Exactly as they appear, transcribe the entries and skip any pictures.

● Electronics engineering source data:
·····

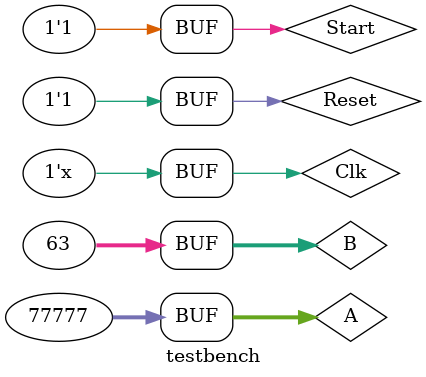
<source format=v>
module testbench();

reg Clk;
reg Reset;
reg Start;
reg signed [31:0] A;
reg signed [31:0] B;
wire signed [31:0] Result;
wire Done;

initial
begin
	Clk = 1;
	Reset = 1;
	Start = 0;
	A = 77777;
	B = 63;
	#20 Reset = 0;
	#10 Reset = 1;
	#100 Start = 1;
end

always
begin
	#5 Clk = ~Clk;
end

gcd_top
#(
	.DATA_WIDTH(32),
	.PIPELINE_DEPTH(63)
) inst (
	.Clk(Clk),
	.Reset(Reset),
	.Start(Start),
	.A(A),
	.B(B),
	.Result(Result),
	.Done(Done)
);

endmodule
</source>
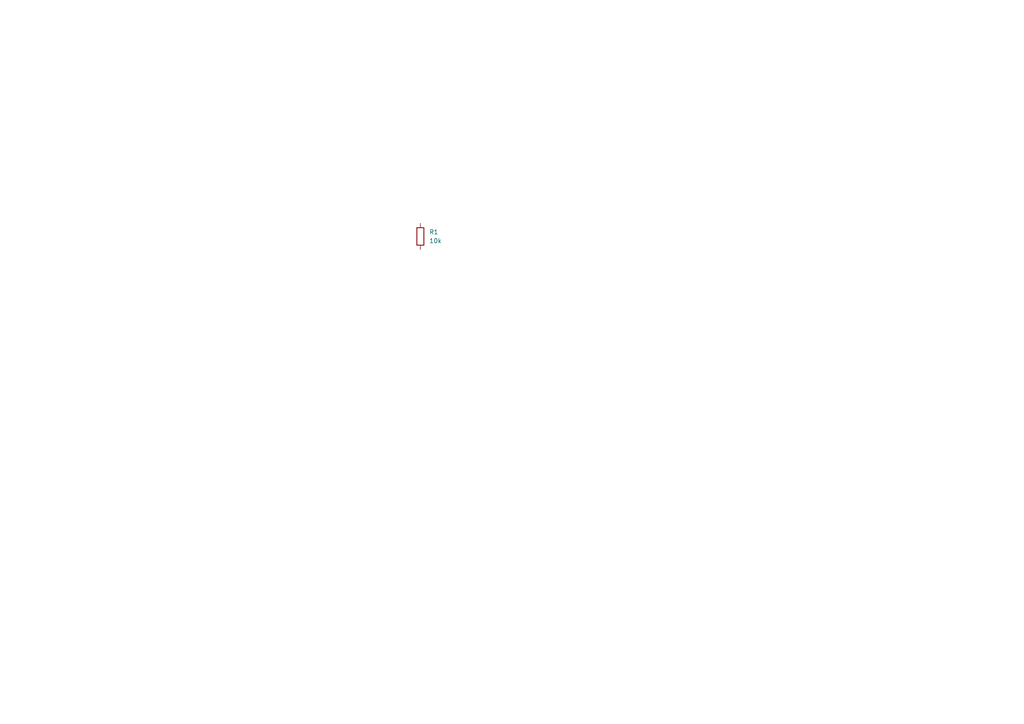
<source format=kicad_sch>
(kicad_sch
	(version 20250114)
	(generator "circuit_synth")
	(generator_version "9.0")
	(uuid 19a4b69e-a829-44fe-8d88-baaf8cbced3b)
	(paper "A4")
	
	(symbol
		(lib_id "Device:R")
		(at 121.92 68.58 0)
		(unit 1)
		(exclude_from_sim no)
		(in_bom yes)
		(on_board yes)
		(dnp no)
		(fields_autoplaced yes)
		(uuid "31ba54cb-f508-4275-a9c0-3d32700f82c7")
		(property "Reference" "R1"
			(at 124.46000000000001 67.31 0)
			(effects
				(font
					(size 1.27 1.27)
				)
				(justify left)
			)
		)
		(property "Value" "10k"
			(at 124.46000000000001 69.85 0)
			(effects
				(font
					(size 1.27 1.27)
				)
				(justify left)
			)
		)
		(property "Footprint" "Resistor_SMD:R_0603_1608Metric"
			(at 120.142 68.58 90)
			(effects
				(font
					(size 1.27 1.27)
				)
				(hide yes)
			)
		)
		(property "Datasheet" "~"
			(at 121.92 68.58 0)
			(effects
				(font
					(size 1.27 1.27)
				)
				(hide yes)
			)
		)
		(property "Description" "Resistor"
			(at 121.92 68.58 0)
			(effects
				(font
					(size 1.27 1.27)
				)
				(hide yes)
			)
		)
		(pin "2"
			(uuid "d7da1fbe-782d-40f7-806e-93a87b715f1b")
		)
		(pin "1"
			(uuid "a22f57cc-8b56-402c-b9f1-af062d054291")
		)
		(instances
			(project ""
				(path "/19a4b69e-a829-44fe-8d88-baaf8cbced3b"
					(reference "R1")
					(unit 1)
				)
			)
		)
	)
	(sheet_instances
		(path "/"
			(page "1")
		)
	)
	(embedded_fonts
		no
	)
)
</source>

·····

● Answer box:
<source format=v>
module testbench();

reg Clk;
reg Reset;
reg Start;
reg signed [31:0] A;
reg signed [31:0] B;
wire signed [31:0] Result;
wire Done;

initial
begin
	Clk = 1;
	Reset = 1;
	Start = 0;
	A = 77777;
	B = 63;
	#20 Reset = 0;
	#10 Reset = 1;
	#100 Start = 1;
end

always
begin
	#5 Clk = ~Clk;
end

gcd_top
#(
	.DATA_WIDTH(32),
	.PIPELINE_DEPTH(63)
) inst (
	.Clk(Clk),
	.Reset(Reset),
	.Start(Start),
	.A(A),
	.B(B),
	.Result(Result),
	.Done(Done)
);

endmodule
</source>
<source format=kicad_sch>
(kicad_sch
	(version 20250114)
	(generator "circuit_synth")
	(generator_version "9.0")
	(uuid 19a4b69e-a829-44fe-8d88-baaf8cbced3b)
	(paper "A4")
	
	(symbol
		(lib_id "Device:R")
		(at 121.92 68.58 0)
		(unit 1)
		(exclude_from_sim no)
		(in_bom yes)
		(on_board yes)
		(dnp no)
		(fields_autoplaced yes)
		(uuid "31ba54cb-f508-4275-a9c0-3d32700f82c7")
		(property "Reference" "R1"
			(at 124.46000000000001 67.31 0)
			(effects
				(font
					(size 1.27 1.27)
				)
				(justify left)
			)
		)
		(property "Value" "10k"
			(at 124.46000000000001 69.85 0)
			(effects
				(font
					(size 1.27 1.27)
				)
				(justify left)
			)
		)
		(property "Footprint" "Resistor_SMD:R_0603_1608Metric"
			(at 120.142 68.58 90)
			(effects
				(font
					(size 1.27 1.27)
				)
				(hide yes)
			)
		)
		(property "Datasheet" "~"
			(at 121.92 68.58 0)
			(effects
				(font
					(size 1.27 1.27)
				)
				(hide yes)
			)
		)
		(property "Description" "Resistor"
			(at 121.92 68.58 0)
			(effects
				(font
					(size 1.27 1.27)
				)
				(hide yes)
			)
		)
		(pin "2"
			(uuid "d7da1fbe-782d-40f7-806e-93a87b715f1b")
		)
		(pin "1"
			(uuid "a22f57cc-8b56-402c-b9f1-af062d054291")
		)
		(instances
			(project ""
				(path "/19a4b69e-a829-44fe-8d88-baaf8cbced3b"
					(reference "R1")
					(unit 1)
				)
			)
		)
	)
	(sheet_instances
		(path "/"
			(page "1")
		)
	)
	(embedded_fonts
		no
	)
)
</source>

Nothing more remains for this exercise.